Networks that have been flagged as insecure can be cleared from your device to avoid joining them again in the future. Finally, if you are looking to save battery life, the app can shut down Wi-Fi when you aren't in range of any of your preferred networks.
Caller ID and Blocking
Although there haven't been any changes to this feature since our last review, CM Security's Caller ID remains best-in-class, with a colorful and familiar Material Design aesthetic that Google would be proud of.
Caller ID simply displays all of your calls in a sortable list, but it adds data from the internet to identify known telemarketers or businesses, which is convenient if you find yourself a target of unsolicited calls.
While viewing the Block List tab, you have the option to block calls for a specified duration of time, or to block specific classes of numbers, such as private numbers, international numbers or numbers not found in your contacts. You can also import numbers to block from your call logs, SMS logs and contacts. The advanced settings even let you block all calls from a given area code, such as 877 or 800.
Still missing is the ability to schedule windows of time in which to block calls, rather than just setting a duration that starts immediately. Users on Android 6.0 Marshmallow or later can address this problem by just using Google's built-in Do Not Disturb feature.
CM Security Master continues to offer a fairly rudimentary set of anti-theft features, but ultimately, they function well and handle the needs of most users. Users can locate, lock, wipe or trigger a siren on their device using the web portal, http://findphone.cmcm.com. You must first enable and register your account in the Find Phone settings menu in the app using your Google, Facebook or email account.
I tested all of the features, other than the wipe command. All worked quickly and accurately, with commands coming through on the phone within a couple of seconds of being issued on the web portal. While you can't create a custom message when you lock the device, you can provide a phone number and email address so that the hopefully kind individual who finds your phone can get in touch with you.
Somewhat curiously, although you still cannot issue SMS commands to trigger anti-theft functions on the device, you can now send an unlock command via SMS to the phone if it has been locked by CM Security Master.
As you can see, this is still not a strong area for CM Security Master. Most of what's here is already provided by Google's built-in Android Device Manager. We continue to recommend the free Avast Anti-Theft stand-alone app for people who are looking for a robust anti-theft option.
CM Security Master has a suite of tools that it recommends that users install. Most of these apps are geared toward extracting more from your device by deleting junk, boosting the speed of your device by stopping memory-wasting apps, and boosting battery life by forcing unused apps into hibernation.

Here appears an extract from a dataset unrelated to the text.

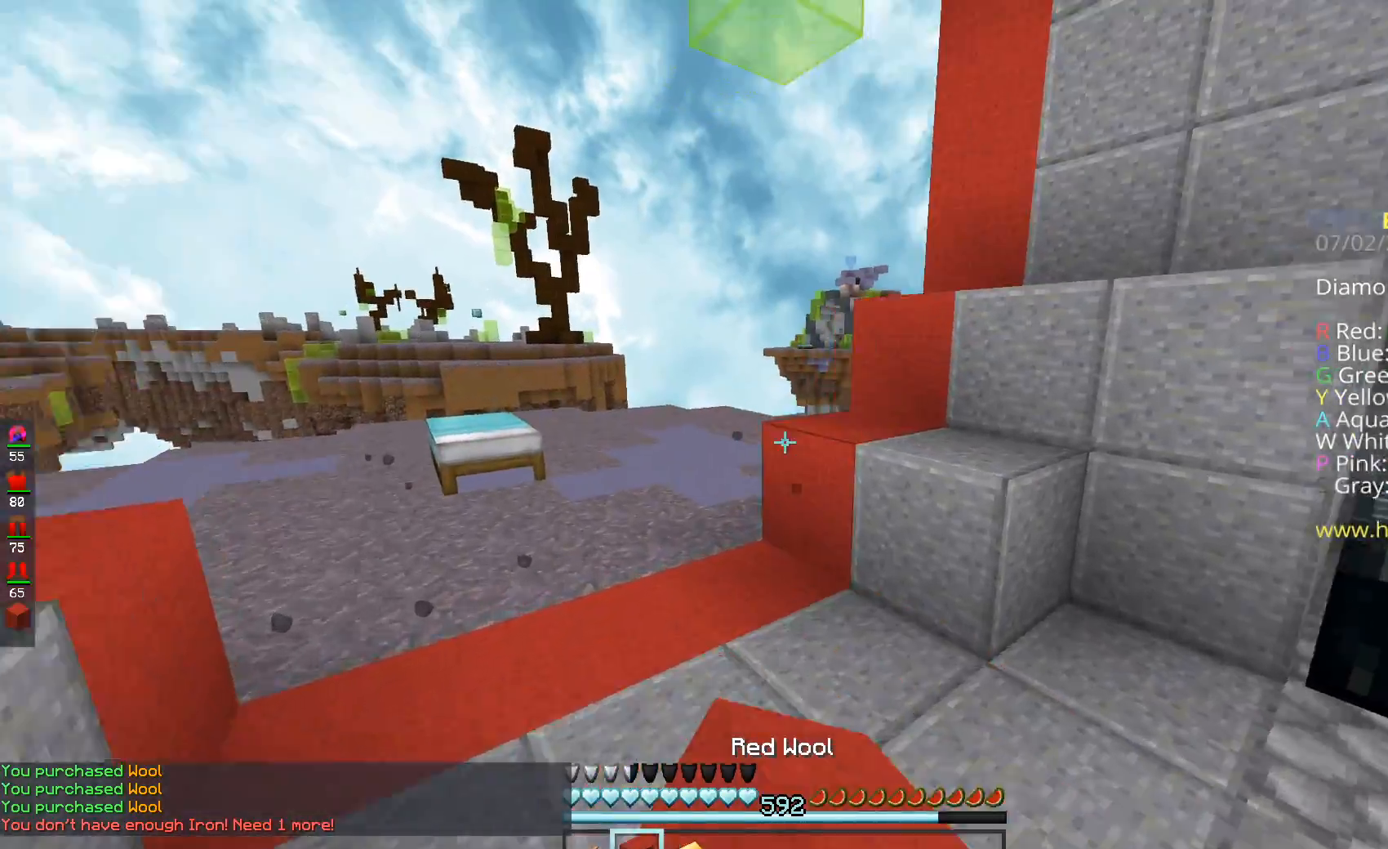
{"keys": [], "mouse": [], "events": [[33, "space", "down"], [167, "space", "up"], [184, "w", "up"], [217, "a", "up"]]}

Whether you activate these additional features is entirely up to you. They won't affect the functionality of the core app, but the app will continue to present these extra options to you. CM also has a number of stand-alone apps, some of which duplicate functionality found in CM Security Master, such as AppLock, CM Browser, CM Security VPN and Speed Test.
To evaluate the performance impact of running CM Security, I ran multiple tests using the Geekbench 4 Android benchmarking tool on my Samsung Galaxy S8 running Android 7.0 Nougat. Following installation of the app, the phone's performance scored 1.97 percent lower than its baseline average on the Geekbench 4 test. During a full scan, it scored 2.43 percent below its baseline performance.
These results put CM Security in second-to-last place for performance impact with the app installed, and in fourth place for performance during a malware scan.
Setup and Support
Although the initial installation of CM Security Master went quickly, the full setup time was among the longest of the apps we tested. It took us around 10 minutes from start to finish, making sure all of the pieces were installed and tweaking the default settings.
While this should obviously be a one-time occurrence, CM Security isn't exactly putting its best foot forward. Even though I had gone through this process with the app last year, I still found it confusing to try to figure out which suggestions were ensuring that the core app was running properly and which were trying to install additional apps.
For users who stick with the free version of the app, this kind of hassle might be acceptable. But for those who are considering spending $35.99 for a yearly subscription, this just feels like a poorly designed setup process.
Support is one area that has taken a step forward this year. There's now a feedback option that allows you to send an issue to CM Security Master support staff with an attached image. You can request that they get back to you via a number of different methods, such as mail, WhatsApp, Skype, Line or Google Hangouts. You can also access a number of helpful FAQs by going to http://cmsecurityapp.freshdesk.com/support/solutions (opens in new tab).
CM Security Master remains a good-looking app, but its user interface and user experience will always be weak points, given the focus on doing virtually everything. It seems unlikely that this will change anytime soon. It is quite simply overwhelming to sort through everything the app does, or would like to do, for you.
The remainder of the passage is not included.